Many of today’s MR coils are still somehow rigid and inflexible in their size. Even highly flexible arrays basically maintain only one specific body-part in a defined range. Anatomically adaptive coils potentially provide the necessary freedom to have a one-size-fits-all design for MRI in clinic. This would lower costs, improve the signal-to-noise ratio (SNR) and increase the patient comfort. To evaluate the potential SNR improvement of adaptive arrays, maintaining an optimal filling factor, a 6-channel Demonstrator array setup, comprised of stretchable loop elements at 1.5T with equal electrical properties as standard elements, was used.

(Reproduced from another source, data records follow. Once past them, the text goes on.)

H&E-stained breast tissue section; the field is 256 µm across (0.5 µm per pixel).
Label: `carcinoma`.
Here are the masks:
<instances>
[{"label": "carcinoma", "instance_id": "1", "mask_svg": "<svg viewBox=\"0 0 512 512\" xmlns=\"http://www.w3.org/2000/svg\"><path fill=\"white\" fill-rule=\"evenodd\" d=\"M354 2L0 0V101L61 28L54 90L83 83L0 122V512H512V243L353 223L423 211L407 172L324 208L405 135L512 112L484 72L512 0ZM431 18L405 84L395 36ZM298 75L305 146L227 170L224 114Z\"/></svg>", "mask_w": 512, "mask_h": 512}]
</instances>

In order to achieve a higher SNR with an improved filling factor through adaptive coils, a prototypical, so-called Demonstrator Array setup was developed to ensure a reliable and valid comparison. To identify the optimal dimensions of the Demonstrator Array a self-programmed Design Tool, and data from anthropometric studies of human knees from U.S. and German clinics in 2015, was used. The experimental setup consists of a lower shell with two rigid loops of 85x60mm of 5mm wide copper tap and two upper shells. The 1st upper shell of 4 rigid loops (122x60mm of 5mm wide copper tape) arranged in one row at a diameter of 180mm is used as a reference array (See Fig. 1C). The 2nd upper shell antenna comprises of 4 stretchable loops (85x60mm) with a stretchable area of xmin= 60.1mm and is designed to fit any extremity dimension between 140 - 180mm (See Fig. 1B). In the rigid overlap area of the stretchable loops, the preamplifier was attached [4].
As stretchable material a 5mm-wide AMOTAPE® conduct elast with PTFE insulated copper strands was used. These strands float in wavy (meander) line along the tape (100% elasticity). The stretchable loops showed an SNR loss of 8.1% in 20mm depth and 8.8% in 50mm depth of the phantom’s surface [3]. All loops were tuned to 63.6MHz using capacitors in the rigid sections of each loop and matched to 50Ω. Adjacent loops were inductively decoupled using critical overlap (-18dB). Residual coupling was suppressed by preamplifier decoupling of around 20dB [5]. The stretchable loops of the adaptive antenna were tuned and matched to the phantom M (Ø140mm) and the loops of the Reference Demonstrator to the phantom L (Ø180mm). The stretchable loops allow a stretching of 52.2% (elongation of 31.4mm) and the whole Adaptive array (including the two rigid loops of the lower shell) allows a stretching of 26.7%.
18 measurements with the two Demonstrator Arrays (adaptive and reference) using three phantoms of 140, 160 and 180 mm in diameter (1.25g NiSO4 x 6H2O per 1000g H2O dist. and 5g NaCl, see Fig. 1A) were conducted on a 1.5T Siemens MAGNETOM Aera (Siemens Healthcare, Erlangen, Germany). We used a spin-echo sequence in transverse orientation (TE=15ms, TR=300ms, FoV=200mm) with a slice thickness of 5mm and an acquisition matrix of 256x256 and a bandwidth of 130 Hz/pixel. The voxel size was 0.8x0.8mm.